Von Volker Mrasek | 17.08.2011
    Das Molekül dieser Woche heißt Acetylsalicylsäure.

    Gessner: "Ja, das ist eine ganz interessante Story."

    Das finden wir auch!

    Gessner: "Man kann wirklich ohne rot zu werden sagen, dass das ein Jahrhundertpharmakon ist."

    Vermutlich gibt es kein erfolgreicheres Molekül im Medizinbereich. Seine Karriere als Arzneiwirkstoff begann Acetylsalicylsäure schon um das Jahr 1900 herum. Unter einem Produktnamen, den heute fast die ganze Welt kennt: Aspirin.

    Aspirin-Werbung von 1940: "Hätte jeder in der Kammer nur ein solches Röhrchen stehen, ..."

    Gessner: "1897 Erstsynthese. Keiner wusste genau, wie es funktioniert. Erst so in den 70er Jahren hat man den Wirkmechanismus entdeckt."

    Aspirin-Werbung von 1940: "Daher sprechen wir es aus, Aspirin gehört ins Haus."

    Gessner: "Und der Wirkmechanismus beruht auf der Hemmung von Substanzen, die man als Prostaglandine bezeichnet."

    Aspirin-Werbung von 1940: "Kopfschmerzen? Kennt sie nicht."

    Gessner: "Substanzen, die zuständig sind für das Auslösen von Schmerzen, Fieber und Entzündungen."

    Aspirin-Werbung von 1940: "Erkältung? Da beugt er vor."

    Gessner: "Und die Acetylsalicylsäure blockiert die Bildung dieser Prostaglandine."

    Aspirin-Werbung von 1940: "Rheuma? Quält ihn nicht."

    Gessner: "Und kann so entsprechend das Fieber senken, Schmerzen lindern oder auch Entzündungen."

    Uwe Gessner ist Mitarbeiter des Bayer-Konzerns in Leverkusen.
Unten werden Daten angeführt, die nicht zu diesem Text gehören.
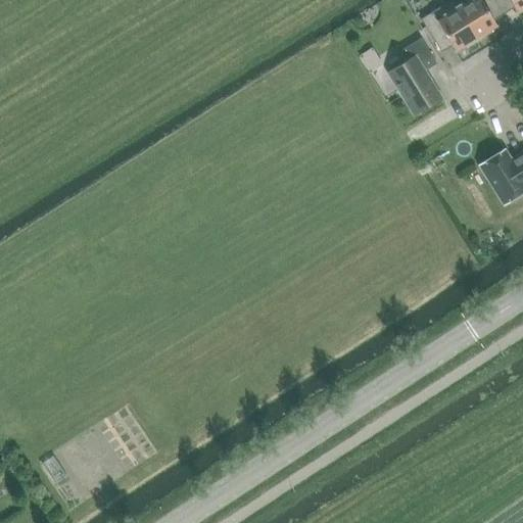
[(477,41),(458,8),(452,0),(450,0),(431,12),(420,19),(441,53),(452,46),(456,52),(464,46),(465,48),(477,41)]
Der Chemiker ist Experte für Schmerzmittel. Dazu zählt natürlich auch Acetylsalicylsäure beziehungsweise Aspirin. Produziert wird der Schmerzblocker in Bitterfeld.
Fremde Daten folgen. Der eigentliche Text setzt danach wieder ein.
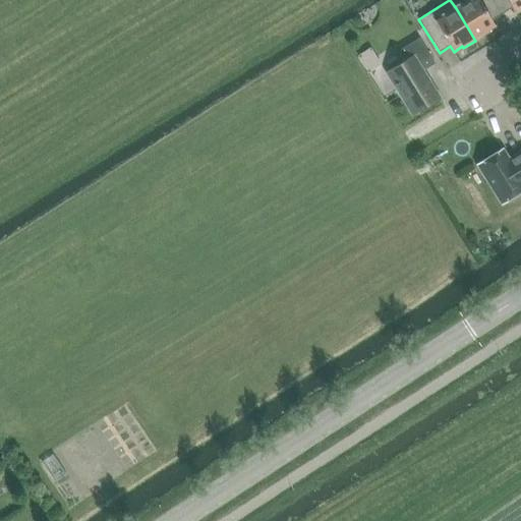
[(489,21),(501,14),(491,0),(468,0),(456,8),(475,41),(486,33),(485,32),(493,26),(489,21)]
    "Na ja, er wird heutzutage synthetisch hergestellt. Aber die Wurzeln dieses Moleküls liegen in der Natur."

    Und schon lange zurück! Bereits in der Antike heilte man mit Extrakten aus Weidenblättern. Sie enthalten Ableger der Salicylsäure. Dieser Naturstoff wirkt zwar auch schmerzlindernd. Laut Uwe Gessner schmeckt er aber ziemlich übel und geht auf den Magen.
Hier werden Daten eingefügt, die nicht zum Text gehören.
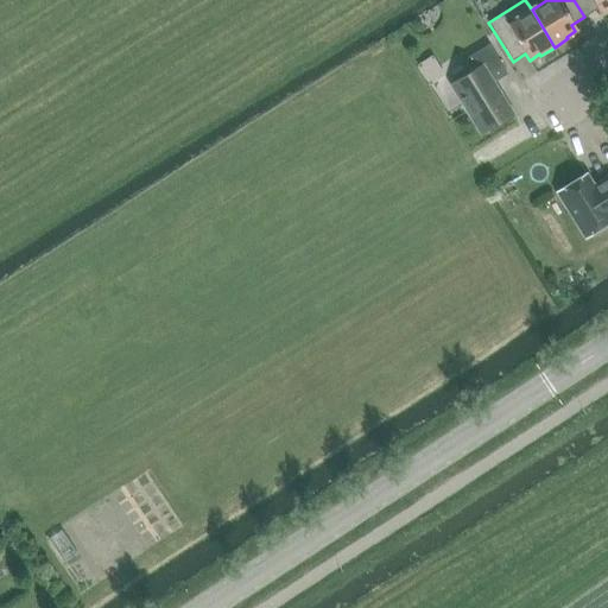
[(607,0),(574,0),(584,17),(597,10),(601,16),(607,11),(607,0)]
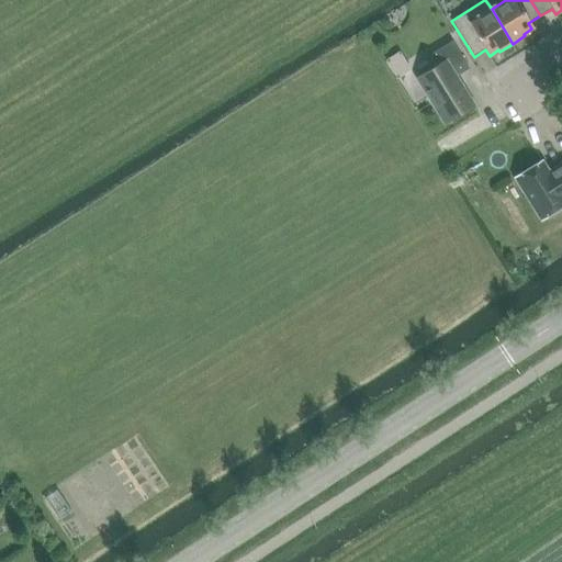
[(430,56),(437,67),(416,80),(445,125),(474,107),(456,78),(469,70),(452,43),(430,56)]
    "Sodass man dann also nach Abhilfe suchte im Sinne einer Veredelung der Substanz."

    Die gelang schließlich durch die Anheftung eines Essigsäure-Restes an Salicylsäure. In der Frühzeit der Industriechemie, so Gessner,

    "hat man ganz häufig solche Acetylierungsreaktionen durchgeführt. Und das war der Ausgangspunkt für die Acetylsalicylsäure."

    Die war dann tatsächlich verträglicher als ihr Vorläufer, ist aber auch nicht ohne Nebenwirkungen. Wer etwa unter Magengeschwüren leidet, dem wird von ASS abgeraten, wegen der Gefahr von Blutungen.

    Breite Anwendung findet das Jahrhundertmolekül inzwischen auch nach Herzinfarkten und Schlaganfällen, um neue zu vermeiden:

    "Aspirin verhindert das Zusammenklumpen von Blutplättchen. Und kann demzufolge das Verstopfen von Gefäßen verhindern. Und es wird auch eingesetzt bei Verdacht auf akuten Herzinfarkt."

    Kaum zu glauben, aber wahr: Auch nach über hundert Jahren Pharma-Karriere brummt die Forschung über Acetylsalicylsäure noch immer.

    "Es ist wirklich erstaunlich zu sehen, dass wir pro Jahr circa 3000 Publikationen haben zu Acetylsalicylsäure. Man forscht auch an neuen Anwendungsgebieten im Bereich zum Beispiel der Krebsforschung, der Senkung des Risikos für das Auftreten von Darmkrebs. Eine Menge von Publikationen, die zu diesem Thema herauskommt. Und möglicherweise ergeben sich da weitere sinnvolle Einsatzgebiete für die Acetylsalicylsäure."

    Aspirin-Werbung von 1940: "Aspirin jetzt in der neuen Solo-Siegelpackung."